Posted by: pokeyburro (pokeyburro)
Posted at: June 8th, 2009 06:04 pm (UTC)

When I first saw True Lies, my dad was watching it as well. He was a huge gun enthusiast; knew everything there was to know about them (he would later become certified as a concealed carry instructor), including how hard it would be to hit a target Y behind cover Z with gun X.

There was a scene where Tom Arnold chases the bad guy down a street, when the bad guy turns and unloads a full auto cartridge on him. Tom hides behind the only cover available: a lamp post maybe a fifth as wide as Tom. We see sparks fly off the post; moments later, Tom is unharmed, yet still cautious. My dad and I both busted out laughing at how ludicrous this was. It was the laugh of knowing it, and knowing that the director knew it, and was telling us not to take it so damn seriously. Indeed, it just went on from there. We both had a blast.

Contrast this with the new Star Trek. Both movies feature military organizations; one presents unbelievable situations with an air of seriousness (Kirk's ascent to command the ship), and looks worse for it; the other features the "Omega Sector" (!!!), a nuke-lit kiss scene, and government-sanctioned property damage with a VTOL, and emerges relatively unscathed.

I wish to hell they'd made a sequel.

Posted by: Sinanju (sinanju)
Posted at: June 7th, 2009 07:47 pm (UTC)

I enjoyed that movie a lot, and own it on DVD. Yes, Jamie Lee Curtis did a wonderful job. I liked Arnold too, though you're right about his characterization. But one of the things I liked about the film was Tom Arnold.

This movie was proof that James Cameron can get a winning performance out of anyone. Tom was there as comic relief but, again, it wasn't over the top. And the occasional human moments were gold. Like when Harry's learned (he thinks) that Helen is having an affair and nearly gets hit by the bus. Tom's character is joking and teasing until Arnold bellows "Stop trying to cheer me up!"

At which point, Tom drops the clown act, and asks his close friend--very seriously--"What did you expect, Harry? Helen's a flesh and blood woman and you're never there." I never thought I'd like Tom Arnold in anything I watched, but this was great.

Posted by: David Hines (hradzka)
Posted at: June 7th, 2009 09:58 pm (UTC)

Yeah, that was probably Tom Arnold's best role. He was a jackass, but he was a pretty funny jackass.

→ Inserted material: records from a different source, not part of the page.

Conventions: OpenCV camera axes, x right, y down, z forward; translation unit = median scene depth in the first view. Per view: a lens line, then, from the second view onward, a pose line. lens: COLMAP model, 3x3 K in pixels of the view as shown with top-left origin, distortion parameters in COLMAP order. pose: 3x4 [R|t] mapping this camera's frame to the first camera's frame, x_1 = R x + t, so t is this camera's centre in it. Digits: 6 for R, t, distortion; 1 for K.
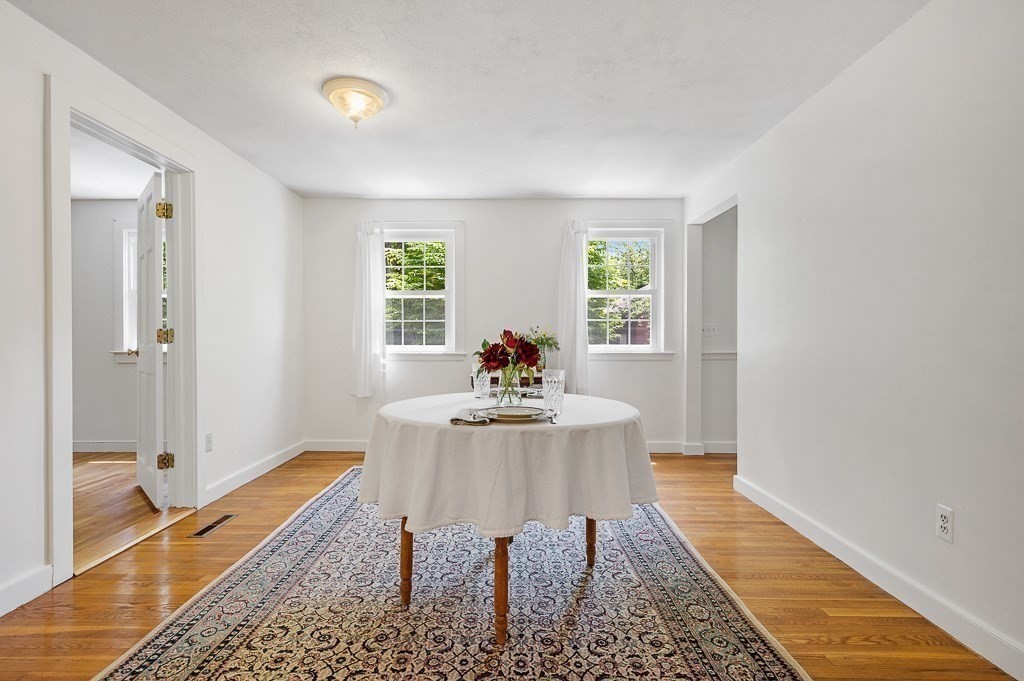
lens RADIAL K [[502.5, 0, 506.1], [0, 502.5, 338.2], [0, 0, 1]] dist [0.000535, 0.000060]
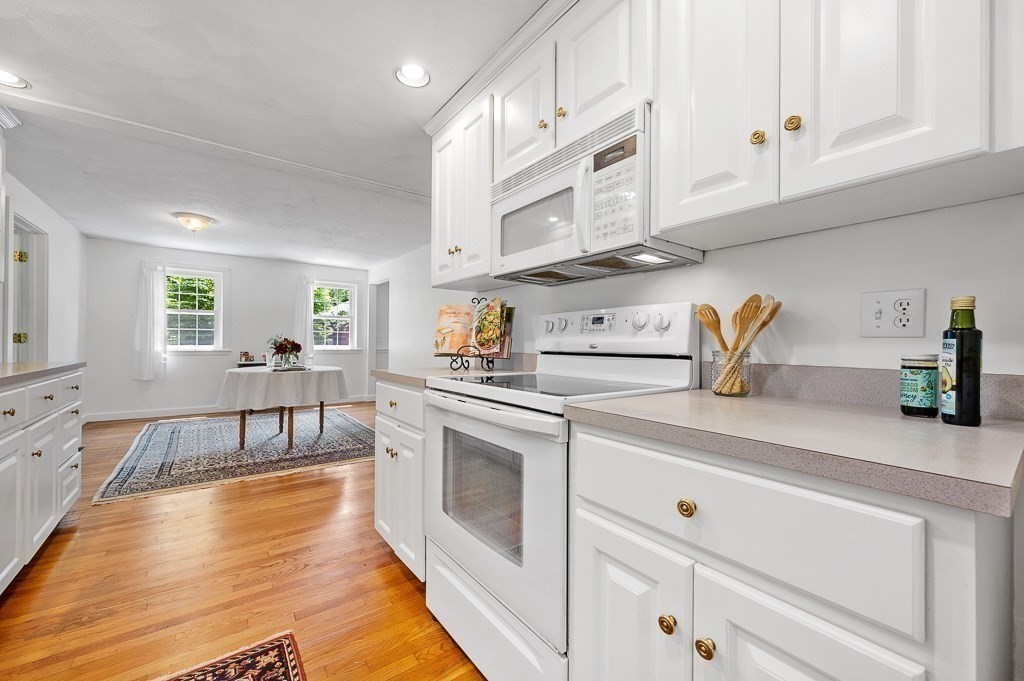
lens RADIAL K [[414.2, 0, 517.0], [0, 414.2, 340.4], [0, 0, 1]] dist [-0.000393, 0.000277]
pose [[0.793394, 0.008443, 0.608650, -0.161560], [-0.006996, 0.999964, -0.004751, -0.001559], [-0.608668, -0.000489, 0.793425, -0.623498]]
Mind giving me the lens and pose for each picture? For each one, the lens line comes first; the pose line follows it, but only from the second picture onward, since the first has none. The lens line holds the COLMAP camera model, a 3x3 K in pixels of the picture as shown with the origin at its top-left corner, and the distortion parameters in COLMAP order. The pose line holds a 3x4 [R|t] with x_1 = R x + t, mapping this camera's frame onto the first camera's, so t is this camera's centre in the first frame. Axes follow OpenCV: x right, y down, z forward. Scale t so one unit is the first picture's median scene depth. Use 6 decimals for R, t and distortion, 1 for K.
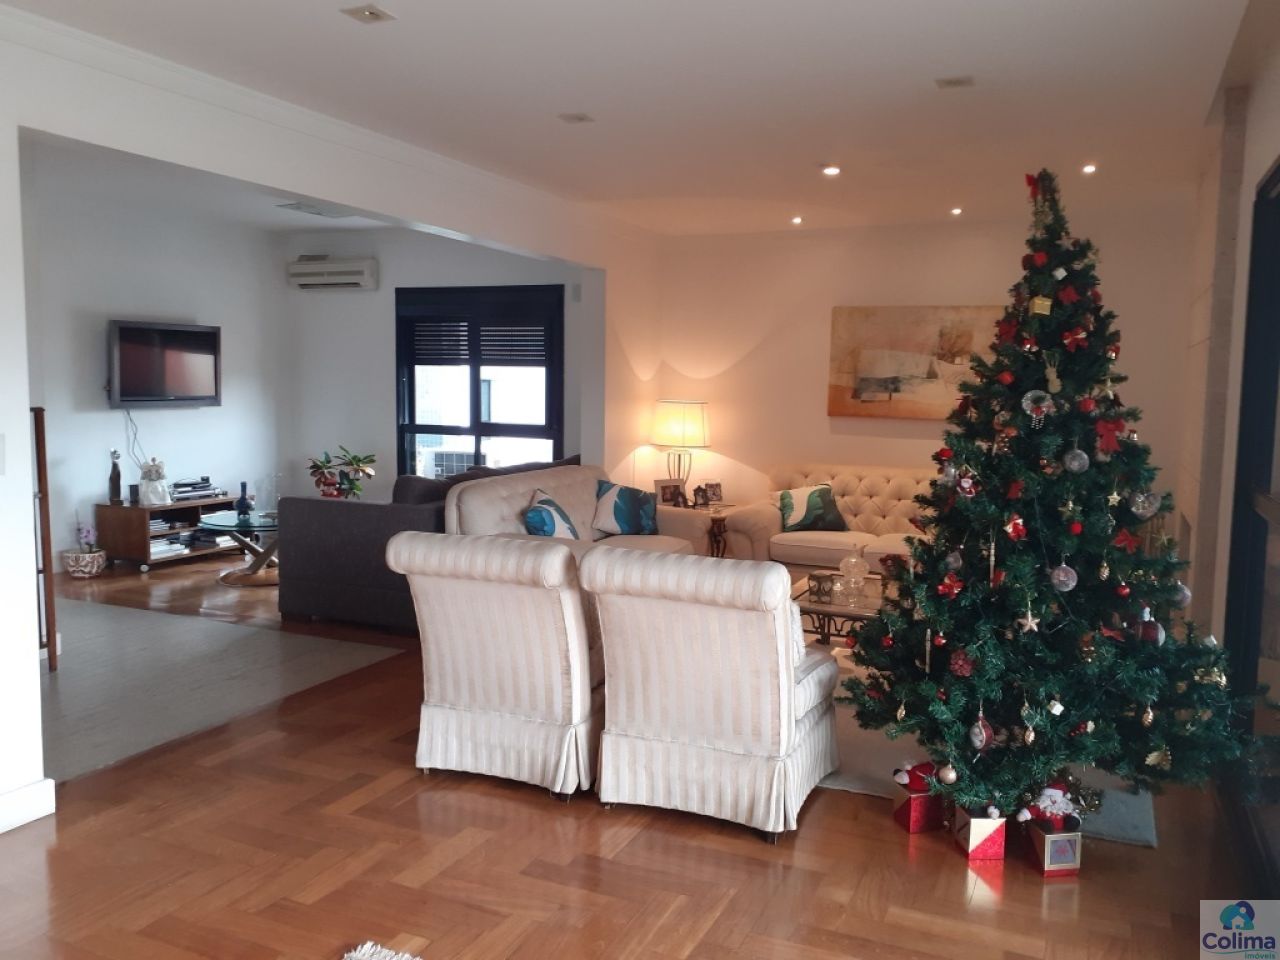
lens RADIAL K [[1011.3, 0, 640.0], [0, 1011.3, 480.0], [0, 0, 1]] dist [0.034952, -0.001695]
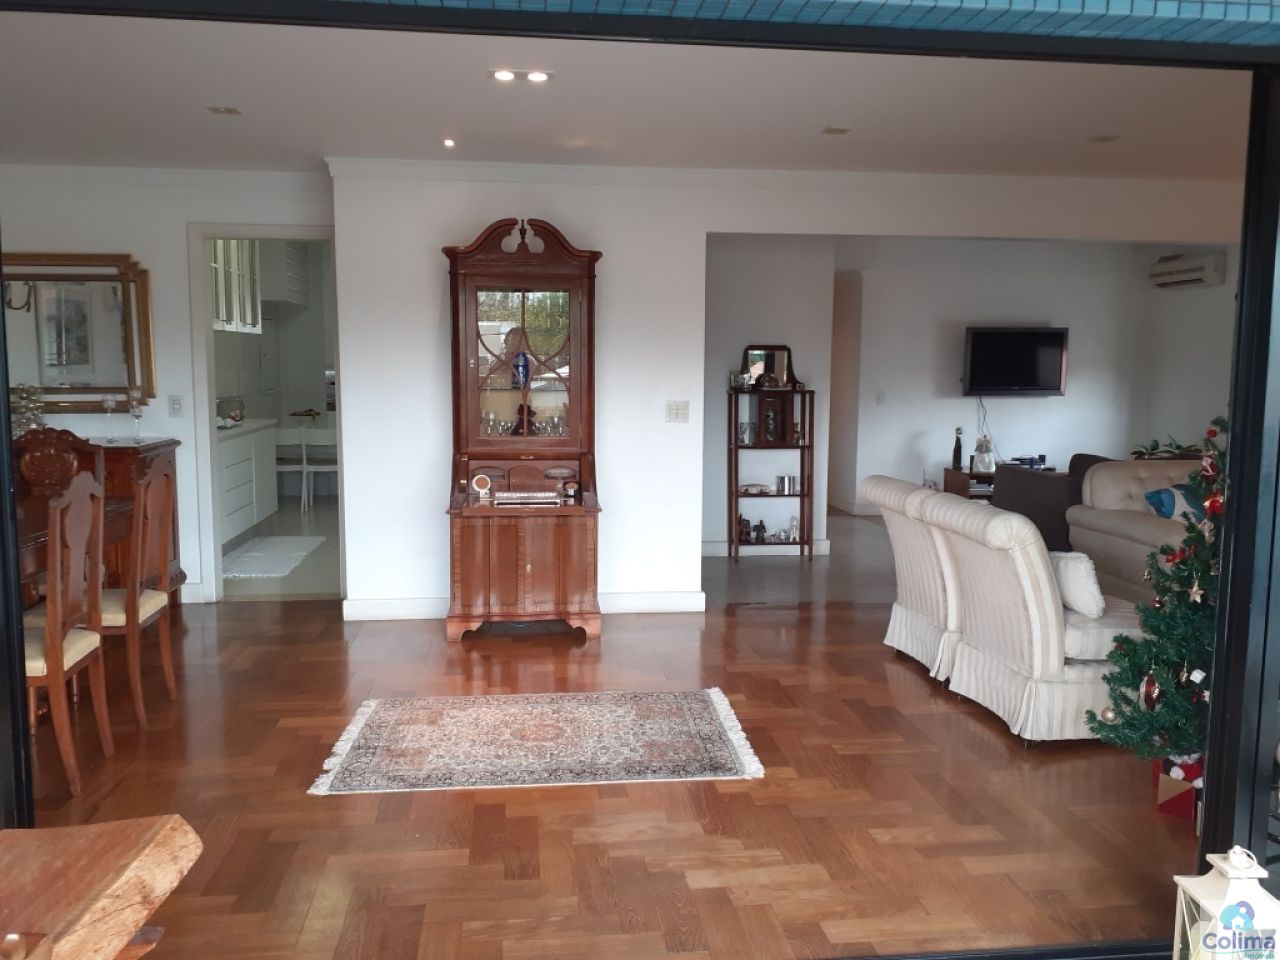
lens RADIAL K [[1024.0, 0, 672.4], [0, 1024.0, 465.6], [0, 0, 1]] dist [0.030544, 0.002788]
pose [[0.541018, 0.072089, -0.837916, 0.881257], [-0.083940, 0.995973, 0.031490, 0.019502], [0.836812, 0.053298, 0.544890, -0.030139]]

And Bill Paxton was *amazingly* slimy as the used car salesman.

Posted by: Sinanju (sinanju)
Posted at: June 7th, 2009 10:34 pm (UTC)

Yeah. Bill Paxton makes a great slimy bad guy.

I have a piece of fanfiction in the back of my mind (that I'll probably never get around to writing) in which we discover that "Simon" is actually Bill's character from Big Love trying to make his way in the world after getting thrown out of the compound by his family and before he returns to Utah (and the church) and starts his own business. (I'd have to screw with the timeline some to make it work, but what the hell.)

So Bill's in his office at Home Plus when he hears a very familiar Austrian accent from the next room. Harry Tasker has come to Bill to get some help. There's a little blackmail involved (nobody knows about the year or two in which he was "Simon" the sleazy used car salesman and pussy hound), but Bill's matured too, so he's not the pants-wetting weenie he was then either.

Posted by: Greetings Fellow Comstoks! (fengi)
Posted at: June 8th, 2009 04:42 am (UTC)

I think it's made worse by the presence of Tom Arnold as Harry's pal, who plays every misogynist line he's given with such utter relish it throws a harsh light on how utterly disturbing this movie really is. I mean, I doubt any character actor could have salvaged his scenes, but someone less odious may have found something...At that point in his career, James Cameron had dumped Katheryn Bigelow and taken up with Linda Hamilton, and well...he's not what you'd call a decent fellow.

Posted by: HJ (hjcallipygian)
Posted at: June 8th, 2009 02:48 pm (UTC)

I watched that movie recently and I couldn't help but expect their daughter to start kicking everyone's ass at some point. It's, like, ingrained in me now. Eliza Dushku == ass-kicking.